CoorsTek Air Pollution Hearing Tuesday 7pm - City Hall

The Colorado Air Quality Control Commission has a hearing tomorrow (Tuesday) evening on CoorsTek’s air pollution operating permit. I realize that sentence may have already put you to sleep, but if you’re still with me it’s actually a pretty big deal.

Air pollution stack at CoorsTek in Golden.

Air pollution stack at CoorsTek in Golden.

CoorsTek operates the ceramics factory between Washington Ave. and Ford St. just south of Highway 58 in downtown Golden. Their manufacturing operations produce air pollution, which requires a permit from the State of Colorado governing things like how much pollution they can emit and how effectively they have to monitor what they’re emitting. 

Although these operating permits are required every five years, CoorsTek is still operating on a 2009 permit - nearly a decade old. CoorsTek, thankfully, isn’t one of the larger emitters in the state, but the pollution they do emit is right in the center of town, near a lot of homes, Clear Creek, two of our main parks, and the Community Center, so the pollution it does push out can have a real impact on the air we’re all breathing. And as CoorsTek acknowledges in their permit application, they have frequently violated state and federal clean air requirements, so this isn’t academic.

The City of Golden submitted a solid comment letter on this, which hits four main points. Jeremy Nichols, a Golden resident who does a great deal of air quality and air pollution work also took the time to carefully review all of the paperwork and is pushing on the same four issues for the proposed permit renewal:

1) TRANSPARENCY. We know that the pollutants CoorsTek emits into Golden include probable and known carcinogens like benzene and formaldehyde, chemicals known to harm people’s lungs and breathing like hydrofluoric acid and nitrous oxides, and pollutants known to cause neurological harm like toluene. The chart in the document called CoorsTek Briefing (that Jeremy put together) has more details. But CoorsTek doesn’t let the community know what substances it is firing in its kilns, so there’s no way to really know what all the toxic chemicals are.

Recommendation: CoorsTek be required to let the community know what substances it is firing in its kilns. Without knowing that, it’s nearly impossible to ensure that we aren’t breathing harmful quantities of dangerous pollutants. 

2) MONITORING. Under the proposed permit, CoorsTek only has to monitor what’s actually coming out of their stacks once every two or three years (and only once every six years on some of the stacks).
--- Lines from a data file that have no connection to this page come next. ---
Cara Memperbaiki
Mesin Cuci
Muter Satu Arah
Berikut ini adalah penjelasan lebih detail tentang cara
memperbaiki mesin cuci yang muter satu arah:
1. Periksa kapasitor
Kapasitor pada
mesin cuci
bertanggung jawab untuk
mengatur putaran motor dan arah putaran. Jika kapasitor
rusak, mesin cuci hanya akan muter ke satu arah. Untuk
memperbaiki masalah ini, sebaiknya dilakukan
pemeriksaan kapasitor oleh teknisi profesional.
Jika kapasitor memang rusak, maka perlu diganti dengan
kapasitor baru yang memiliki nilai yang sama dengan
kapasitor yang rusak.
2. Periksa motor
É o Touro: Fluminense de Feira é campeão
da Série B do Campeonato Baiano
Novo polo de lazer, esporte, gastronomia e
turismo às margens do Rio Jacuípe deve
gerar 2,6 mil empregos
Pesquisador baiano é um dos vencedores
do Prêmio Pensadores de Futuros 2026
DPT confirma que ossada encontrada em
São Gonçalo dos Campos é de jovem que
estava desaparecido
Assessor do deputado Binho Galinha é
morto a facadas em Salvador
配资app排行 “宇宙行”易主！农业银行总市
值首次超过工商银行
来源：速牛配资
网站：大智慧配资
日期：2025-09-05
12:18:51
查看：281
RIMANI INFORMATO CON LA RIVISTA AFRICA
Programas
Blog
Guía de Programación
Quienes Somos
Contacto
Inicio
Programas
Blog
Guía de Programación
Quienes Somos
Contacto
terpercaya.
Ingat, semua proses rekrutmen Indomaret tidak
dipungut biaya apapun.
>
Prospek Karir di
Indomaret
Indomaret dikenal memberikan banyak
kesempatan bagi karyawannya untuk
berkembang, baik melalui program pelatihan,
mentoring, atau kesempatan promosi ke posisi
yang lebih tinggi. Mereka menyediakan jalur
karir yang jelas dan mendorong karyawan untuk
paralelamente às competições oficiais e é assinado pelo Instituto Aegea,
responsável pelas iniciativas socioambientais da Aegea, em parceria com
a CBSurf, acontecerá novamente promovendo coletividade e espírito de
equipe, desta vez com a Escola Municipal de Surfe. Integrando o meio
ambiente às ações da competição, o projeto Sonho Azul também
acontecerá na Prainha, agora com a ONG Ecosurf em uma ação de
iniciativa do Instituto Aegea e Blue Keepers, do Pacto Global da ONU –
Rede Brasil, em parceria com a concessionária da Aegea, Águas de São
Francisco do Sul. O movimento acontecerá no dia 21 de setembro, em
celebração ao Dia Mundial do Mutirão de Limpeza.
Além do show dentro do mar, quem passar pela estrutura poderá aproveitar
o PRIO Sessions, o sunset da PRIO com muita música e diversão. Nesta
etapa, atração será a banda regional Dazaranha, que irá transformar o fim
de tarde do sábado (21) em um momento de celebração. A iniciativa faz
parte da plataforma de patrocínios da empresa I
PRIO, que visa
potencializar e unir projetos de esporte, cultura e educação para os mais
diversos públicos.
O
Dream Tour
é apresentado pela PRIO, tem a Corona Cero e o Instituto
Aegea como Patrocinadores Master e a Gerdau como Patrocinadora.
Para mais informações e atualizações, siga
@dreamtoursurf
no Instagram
Unless they improve this, if something dangerous is coming out of the stacks it may be years before anyone realizes it, and even if something dangerous is coming out of the stacks at that one moment they actually monitor the emissions, they’ll have no idea for how long it’s been happening. They really should be monitoring continuously. And the proposed monitoring methods aren't necessarily rigorous enough to detect problematic pollutants

Recommendation: CoorsTek be required to more rigorously monitor what’s actually coming out of the stacks continuously or at least frequently.

3) HOW MUCH POLLUTION IS OK. Because the factory is so old (the first kiln was constructed in 1929), long before modern clean air laws, it isn’t subject to pollution limits. That is pretty disconcerting, especially given that they aren’t required to let the community know what they are burning in the kilns or regularly monitor their actual pollution levels. This proposed permit does include some pollution limits for the first time, which is a step forward, but they didn’t do any sort of analysis to figure out what those limits should be.

Recommendation: CoorsTek and the Colorado Air Quality Control Commission should first figure out what the appropriate pollution limits should be so we can make sure that the CoorsTek emissions aren’t harming Golden residents.

4) BETTER EMISSION CONTROLS. 

Recommendation: For all of these reasons, the Colorado Air Quality Control Commission should look at "opportunities to further limit emissions at the facility, particularly emissions of potentially hazardous air pollutants," as the City of Golden letter states.

If you can swing by City Hall Tuesday evening around 7pm, please do so. You don’t need to be an expert on any of this in order to speak during the comment period - you can just express whatever your concerns may be.